О Фолкнере я читала мало. Он сам по себе так великолепен, что никакие сведения, разъяснения и уточнения не могут ничего прибавить. Я всегда руководствовалась мыслью, что чем читать о Фолкнере, лучше в это время почитать самого Фолкнера. Так что лекция Андрея Аствацатурова из того же цикла об американской литературе на «Арзамасе» оказалась, наверное, первой критикой Фолкнера, с которой я ознакомилась.

Во-первых, приятно, что люди любят Фолкнера за то же, за что и я: за единый мир, который он описывает во всех своих романах, за многоголосие персонажей, представляющих одну и ту же историю под разными углами в разное время, и чтобы понять происходящее в одном романе, нужно прочитать несколько других. И конечно же, за манеру письма. Основной прием Фолкнера состоит в полном удалении обобщений: читатель сразу оказывается в ситуации, которую он видит глазами одного из персонажей, не зная начал и окончаний, а также того, что и почему происходит.

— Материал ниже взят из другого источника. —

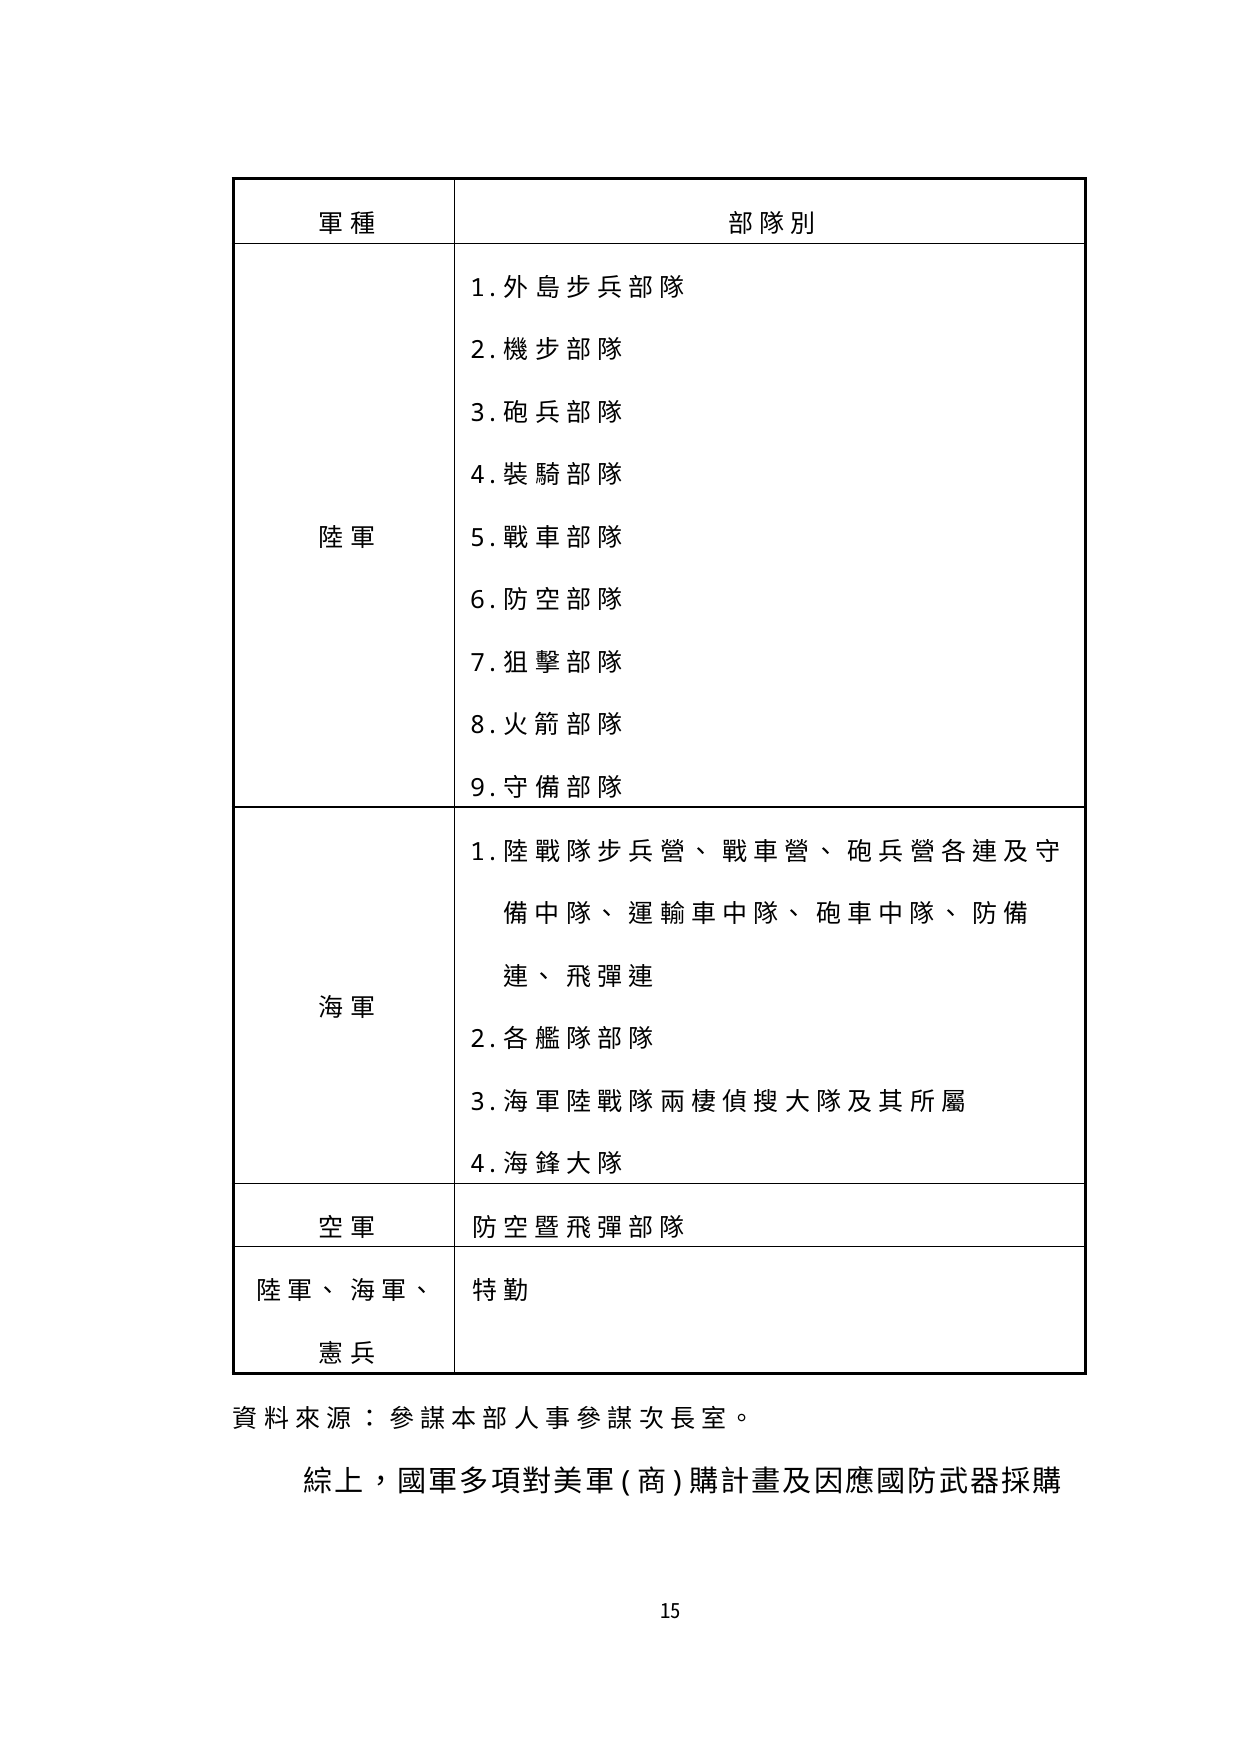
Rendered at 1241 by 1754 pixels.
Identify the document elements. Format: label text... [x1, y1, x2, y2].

table_cell 空軍 [235, 1184, 454, 1246]
table_header 部隊別 [455, 180, 1084, 243]
table_header 軍種 [235, 180, 454, 243]
text 綜上，國軍多項對美軍(商)購計畫及因應國防武器採購 [237, 1438, 1063, 1500]
table_cell 特勤 [455, 1247, 1084, 1372]
table_cell 海軍 [235, 808, 454, 1182]
table_cell 防空暨飛彈部隊 [455, 1184, 1084, 1246]
table_cell 陸軍 [235, 244, 454, 806]
table_cell 陸軍、海軍、憲兵 [235, 1247, 454, 1372]
table_cell 1.外島步兵部隊 2.機步部隊 3.砲兵部隊 4.裝騎部隊 5.戰車部隊 6.防空部隊 7.狙擊部隊 8.火箭部隊 9.守備部隊 [455, 244, 1084, 806]
table_cell 1.陸戰隊步兵營、戰車營、砲兵營各連及守備中隊、運輸車中隊、砲車中隊、防備連、飛彈連 2.各艦隊部隊 3.海軍陸戰隊兩棲偵搜大隊及其所屬 4.海鋒大隊 [455, 808, 1084, 1182]
text 資料來源：參謀本部人事參謀次長室。 [177, 1375, 1063, 1438]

Никаких подсказок читателю, и в этом Фолкнер сходен с Достоевским. Нужно самому вникать, разбираться на каждом шагу, что происходит, почему сказано именно это и к чему всё движется. Однако когда читатель входит в этот мир, он уже остается там навсегда. Истории обрастают подробностями, мелькнувшие на обочине сюжеты развиваются дальше в новых книгах, читатель входит в сад расходящихся тропок и гуляет по нему сколько угодно.

Как верно заметил лектор, Фолкнер превращает читателя в одного из своих персонажей, и это удается ему лучше, чем кому-либо другому. Как я писала в «Локусах и фокусах….», всё это многоголосие и развилки реализуют принцип создания и функционирования фандома, и с этой методикой можно сейчас столкнуться много где, но я это поняла по книгам Фолкнера.

Во-вторых, я узнала из лекции о влияния и источниках вдохновения. Это Анри Бергсон, Федор Достоевский и Джозеф Конрад. Об Анри Бергсоне можно было легко догадаться. Им вдохновлялся Пруст и все, кто пытался изобразить время. Движение во времени в разных направлениях, ассоциации, пробуждающие эмоции и привязывающие впечатления к определенному событию, весь этот комплекс идей о живом времени и текучем сознании, он безусловно восходит к Бергсону. От Достоевского – моральная и экзистенциальная проблематика, а также отмеченное выше сходство в манере обращения с читателем. А вот Джозеф Конрад был для меня полной неожиданностью. Поляк, который сознательно стал писать на английском, чтобы завоевать более обширный рынок англоязычной литературы, он всегда вызывал у меня в первую очередь сожаление, и только во вторую восхищение его мастерством. Видимо, отказ от идентичности оказался более чем успешным, раз он повлиял на таких звёзд, как Фолкнер и Борхес. Из книг Конрада пришел сильный герой и взята тема противостояния человека с природой.

Пишу о Фолкнере и всё яснее понимаю, что стоит, пожалуй, вернуться к старой стратегии: пока есть несколько праздничных дней, перечитать «Особняк» или «Авессалом, Авессалом».